8Aepinus’ account of Richmann’s experiment, Beccaria had written, “è per lo manco imperfettisima.” The statement was omitted in the translation that was the subject of BF’s letter and of this reply. So was the note that follows and the emendation of Paragraph 992 below, both of which refer to the plates in Elettricismo artificiale.

9Beccaria’s long emendation is marked in the margin, “numeri da sostituirsi,” or paragraphs that should be substituted; he presumably intended to combine them in a single numbered paragraph. For “vindicating electricity” see above, XIV, 49–57, and Beccaria, A Treatise upon Artificial Electricity … (London, 1776), pp. 393–419.

1This letter was also in answer to BF’s of Aug. 11, and internal evidence suggests that it was the later of the two. It exists in two incomplete drafts, of which we have printed the longer; the shorter contains the same first four paragraphs in slightly abbreviated form, and then adds a sentence that is not in the other: “Quando io ho scritto di athmosfera elettrica nel 17[..], e mi sono attribuito le scoperta di quella parte di legge, io ignorava affatto, che altri ne avesse scritto, nemmeno avea veduto le vostre sperienze attorno all’ atmosfera de’ cannoni.” “When I wrote about atmospheric electricity in 17[..] and attributed to myself the discovery of some of its laws, I was quite ignorant that others had written about it; and I had not heard of your experiments with the atmosphere of tubes.” Beccaria was presumably referring to his work in 1753. BF’s experiments were actually performed in 1755; see above, V, 516–19.

2Made by Jesuits in Pekin, forwarded by them to the Imperial Academy in St. Petersburg in 1755, and published in its transactions. See Beccaria’s Treatise cited above, p. 404; above, XIV, 49 n.

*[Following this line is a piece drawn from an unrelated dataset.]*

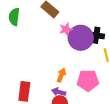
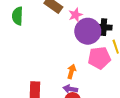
pink star: (66, 29) -> (75, 15), moved
pink pentagon: (88, 80) -> (99, 58), moved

3Beccaria seems to be referring to the effect of a spark on changing the magnetic direction of a needle, a point that he discusses in idem., pp. 306–7. The translator of the Treatise appended a note on that passage that is also relevant to this one: “If the above paragraph, on the contents of which the author seems to lay a particular stress, had been more clearly expressed in the original, the translation of it would also have been somewhat clearer.”

4All that is apparent in this passage, at least to us, is that Beccaria was referring to what he called the “Franklin square,” a sheet of glass coated on both sides with lead, with which he had experimented; see the Treatise, p. 76. BF’s description of the square is above, III, 356–7.

5The reviewer, in addition to the comments quoted above on Beccaria’s style, suggested that his work was largely derived from experiments in England, where the apparatus was more sophisticated and the scientists were further advanced than in Italy.

6Priestley’s account of the electrometer is printed above, XVII, 259–63. Beccaria changed “Elsmey” later in the letter to “Ensnley”—an advance toward his goal of Henly, which his translator finally achieved in the Treatise, p. 444 n. The MS sketch of the electrometer is in Pace, op. cit., p. 377.

7In “alcune linee” Beccaria presumably had in mind some multiple of the Paris line, a unit of measurement that was slightly less than a tenth of an inch.

8Beccaria was responding to BF’s request, in his letter above of Aug. 11, for engravings to illustrate the translation. See BF’s reply below, March 20, 1774.